What is the context window of Llama 3.1 70B Instruct versus Llama 3.3 70B Versatile?

Llama 3.1 70B Instruct supports up to 131,072 tokens of context. Llama 3.3 70B Versatile supports up to 128,000 tokens. Llama 3.1 70B Instruct has the larger window by a factor of 1.0x, which matters for long-document RAG, multi-turn agent sessions, and tasks that need to keep an entire codebase in working memory.

Do Llama 3.1 70B Instruct and Llama 3.3 70B Versatile both support tool calling?

Only Llama 3.3 70B Versatile supports native function calling. The other model can still be made to call tools through a structured-output workaround, but the reliability of that pattern is lower than native support.

When should I choose Llama 3.1 70B Instruct over Llama 3.3 70B Versatile?

On the data this page surfaces, Llama 3.1 70B Instruct is the right pick when Llama 3.3 70B Versatile's lower price or different capability profile aren't a fit for your workload. Run the live calculator above against your actual usage shape to confirm.

When should I choose Llama 3.3 70B Versatile over Llama 3.1 70B Instruct?

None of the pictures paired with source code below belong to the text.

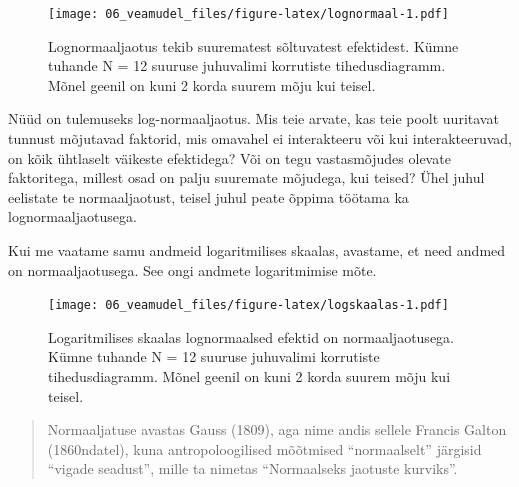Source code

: \documentclass[]{book}
\newenvironment{Shaded}{\begin{snugshade}}{\end{snugshade}}
\newcommand{\DataTypeTok}[1]{\textcolor[rgb]{0.13,0.29,0.53}{#1}}
\newcommand{\DecValTok}[1]{\textcolor[rgb]{0.00,0.00,0.81}{#1}}
\newcommand{\KeywordTok}[1]{\textcolor[rgb]{0.13,0.29,0.53}{\textbf{#1}}}
\newcommand{\NormalTok}[1]{#1}
\newcommand{\OperatorTok}[1]{\textcolor[rgb]{0.81,0.36,0.00}{\textbf{#1}}}
\newcommand{\StringTok}[1]{\textcolor[rgb]{0.31,0.60,0.02}{#1}}
\begin{document}
\begin{figure}
\centering
\texttt{[image: 06\_veamudel\_files/figure-latex/lognormaal-1.pdf]}
\caption{\label{fig:lognormaal}Lognormaaljaotus tekib suurematest sõltuvatest efektidest. Kümne tuhande N = 12 suuruse juhuvalimi korrutiste tihedusdiagramm. Mõnel geenil on kuni 2 korda suurem mõju kui teisel.}
\end{figure}

Nüüd on tulemuseks log-normaaljaotus. Mis teie arvate, kas teie poolt uuritavat tunnust mõjutavad faktorid, mis omavahel ei interakteeru või kui interakteeruvad, on kõik ühtlaselt väikeste efektidega?
Või on tegu vastasmõjudes olevate faktoritega, millest osad on palju suuremate mõjudega, kui teised?
Ühel juhul eelistate te normaaljaotust, teisel juhul peate õppima töötama ka lognormaaljaotusega.

Kui me vaatame samu andmeid logaritmilises skaalas, avastame, et need andmed on normaaljaotusega.
See ongi andmete logaritmimise mõte.



\begin{Shaded}
\end{Shaded}

\begin{figure}
\centering
\texttt{[image: 06\_veamudel\_files/figure-latex/logskaalas-1.pdf]}
\caption{\label{fig:logskaalas}Logaritmilises skaalas lognormaalsed efektid on normaaljaotusega. Kümne tuhande N = 12 suuruse juhuvalimi korrutiste tihedusdiagramm. Mõnel geenil on kuni 2 korda suurem mõju kui teisel.}
\end{figure}

\begin{quote}
Normaaljatuse avastas Gauss (1809), aga nime andis sellele Francis Galton (1860ndatel), kuna antropoloogilised mõõtmised ``normaalselt'' järgisid ``vigade seadust'', mille ta nimetas ``Normaalseks jaotuste kurviks''.
\end{quote}
\end{document}
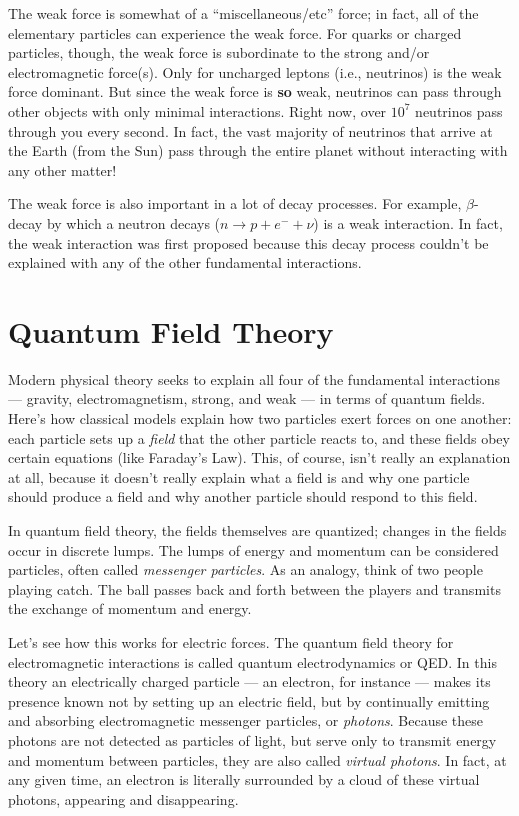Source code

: The weak force is somewhat of a ``miscellaneous/etc'' force; in
fact, all of the elementary particles can experience the weak
force.  For quarks or charged particles, though, the weak force is
subordinate to the strong and/or electromagnetic force(s).  Only
for uncharged leptons (i.e., neutrinos) is the weak force
dominant.  But since the weak force is {\bf so} weak, neutrinos
can pass through other objects with only minimal interactions.
Right now, over $10^7$ neutrinos pass through you every second. In
fact, the vast majority of neutrinos that arrive at the Earth
(from the Sun) pass through the entire planet without interacting
with any other matter!

The weak force is also important in a lot of decay processes. For
example, $\beta$-decay by which a neutron decays ($n \rightarrow p
+ e^- + \nu$) is a weak interaction.  In fact, the weak
interaction was first proposed because this decay process couldn't
be explained with any of the other fundamental interactions.

\section{Quantum Field Theory}

Modern physical theory seeks to explain all four of the
fundamental interactions --- gravity, electromagnetism, strong,
and weak --- in terms of quantum fields.  Here's how classical
models explain how two particles exert forces on one another: each
particle sets up a {\em field} that the other particle reacts to,
and these fields obey certain equations (like Faraday's Law).
This, of course, isn't really an explanation at all, because it
doesn't really explain what a field is and why one particle should
produce a field and why another particle should respond to this
field.

In quantum field theory, the fields themselves are quantized;
changes in the fields occur in discrete lumps.  The lumps of
energy and momentum can be considered particles, often called {\em
messenger particles}.  As an analogy, think of two people playing
catch.  The ball passes back and forth between the players and
transmits the exchange of momentum and energy.

Let's see how this works for electric forces.  The quantum field
theory for electromagnetic interactions is called quantum
electrodynamics or QED.  In this theory an electrically charged
particle --- an electron, for instance --- makes its presence
known not by setting up an electric field, but by continually
emitting and absorbing electromagnetic messenger particles, or
{\em photons}. Because these photons are not detected as particles
of light, but serve only to transmit energy and momentum between
particles, they are also called {\em virtual photons}.  In fact,
at any given time, an electron is literally surrounded by a cloud
of these virtual photons, appearing and disappearing.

You're cost-sensitive at scale — Llama 3.3 70B Versatile runs ~31% cheaper on a blended in+out token mix, compounding into thousands of dollars per month at production volume. Your agent calls tools or APIs — Llama 3.3 70B Versatile supports function calling natively, the other model needs a parser shim.

How do I A/B test Llama 3.1 70B Instruct against Llama 3.3 70B Versatile in production?

Route both through an OpenAI-compatible gateway like Future AGI Agent Command Center with shadow mode enabled. Send 100% of traffic to your primary model, mirror 10–20% to the candidate, score every response with an evaluator (faithfulness, tool-call correctness, response time), and compare cohort-level metrics for two weeks. Switch when the candidate wins on the metrics that matter to your workload and stays within your latency budget.